For the functions given in the exercise, we aim to find how the function values change with respect to the variable \(x\), using derivatives. This helps in understanding the behavior and geometry of the functions as they relate to \(x\) and \(\theta\).

When dealing with derivatives, the chain rule is an essential tool, especially when the function we need to differentiate is composed of other functions. This occurs when you have a function inside another function, like \(\sin^2(\theta)\).
The chain rule states that we differentiate the outer function and multiply it by the derivative of the inner function. Here’s a simplified way to understand this:

• If you have \(f(g(x))\), the derivative is \(f'(g(x)) \cdot g'(x)\).

In our case, for \(x = \sin^2(\theta)\) and \(y = \cos^2(\theta)\), the outer function is squaring, and the inner functions are \(\sin(\theta)\) and \(\cos(\theta)\), respectively.

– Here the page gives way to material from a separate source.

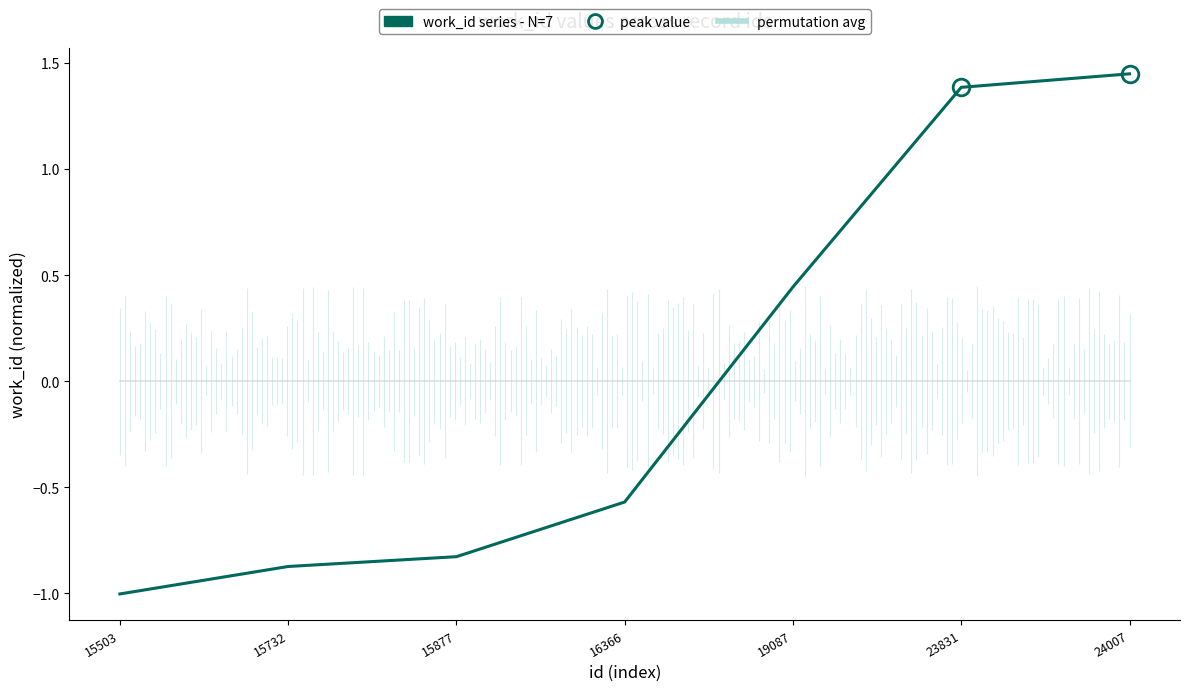

Is it true that the value at 16366 is -0.6?

True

Using the chain rule helps us correctly find the rate of change of these composite functions.

Trigonometric identities are vital in simplifying or resolving trigonometric expressions we encounter during differentiation. These identities transform complex expressions into simpler forms. An identity that is particularly helpful in this problem is the double-angle identity.

The sine double-angle identity states that \(\sin(2\theta) = 2\sin(\theta)\cos(\theta)\). In this exercise, we've used this identity to simplify the differentiation of \(\sin^2(\theta)\) and \(\cos^2(\theta)\).

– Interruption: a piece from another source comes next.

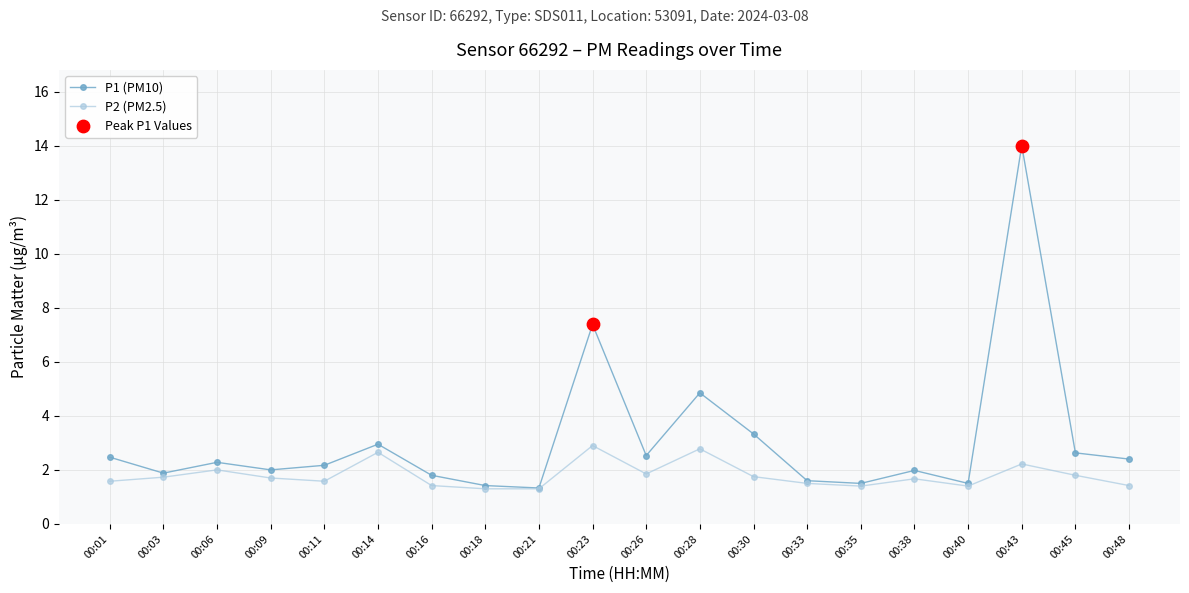

What is the total value across all series at 00:40?

2.9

• For \(x = \sin^2(\theta)\), its derivative \(2\sin(\theta)\cos(\theta)\) becomes \(\sin(2\theta)\).
• For \(y = \cos^2(\theta)\), its derivative \(-2\cos(\theta)\sin(\theta)\) simplifies to \(-\sin(2\theta)\).

Utilizing these identities not only makes our calculations more manageable but also highlights the interconnectedness of trigonometric functions.

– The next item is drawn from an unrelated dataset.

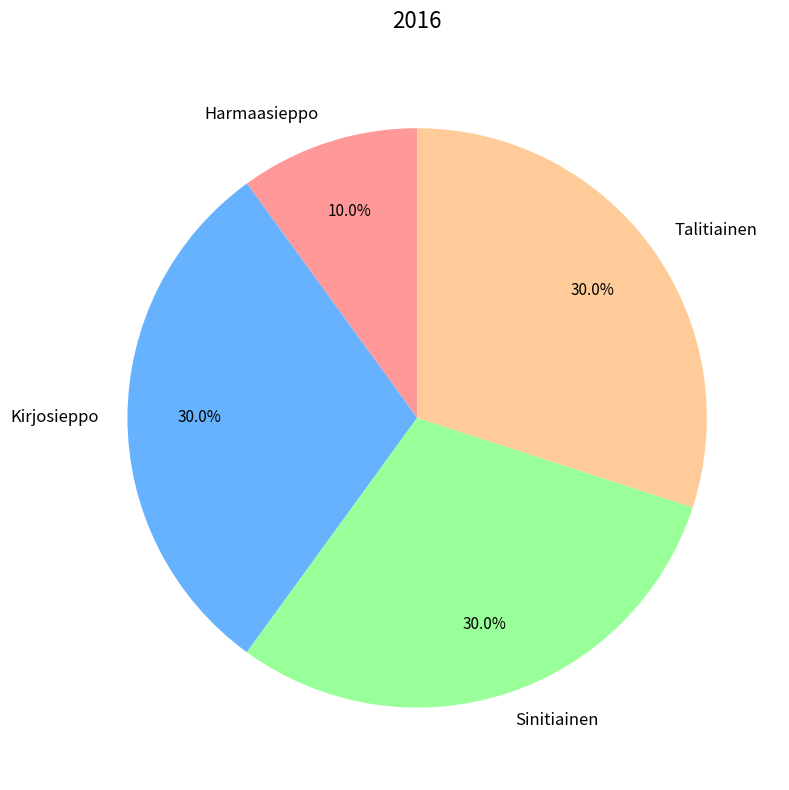

To the nearest percent, what portion does Harmaasieppo represent?

10%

Implicit differentiation is a technique used when it's hard or impossible to solve for one variable explicitly in terms of another. Instead of expressing \(y\) purely in terms of \(x\), we differentiate directly, assuming that \(y\) is a function of \(x\). This is useful when dealing with expressions not easily separated into explicit functions.

In our exercise, \(x\) and \(y\) are both dependent on \(\theta\). Even though the relationship wasn't explicitly stated in terms of \(x\) and \(y\), applying implicit differentiation allowed us to find \(\frac{dy}{dx}\). This was done by first finding \(\frac{dx}{d\theta}\) and \(\frac{dy}{d\theta}\), and then linking them to derive \(\frac{dy}{dx}\) using the ratio \(\frac{dy/d\theta}{dx/d\theta}\).

Implicit differentiation shines when function relationships are not straightforward, making it an indispensable tool in calculus.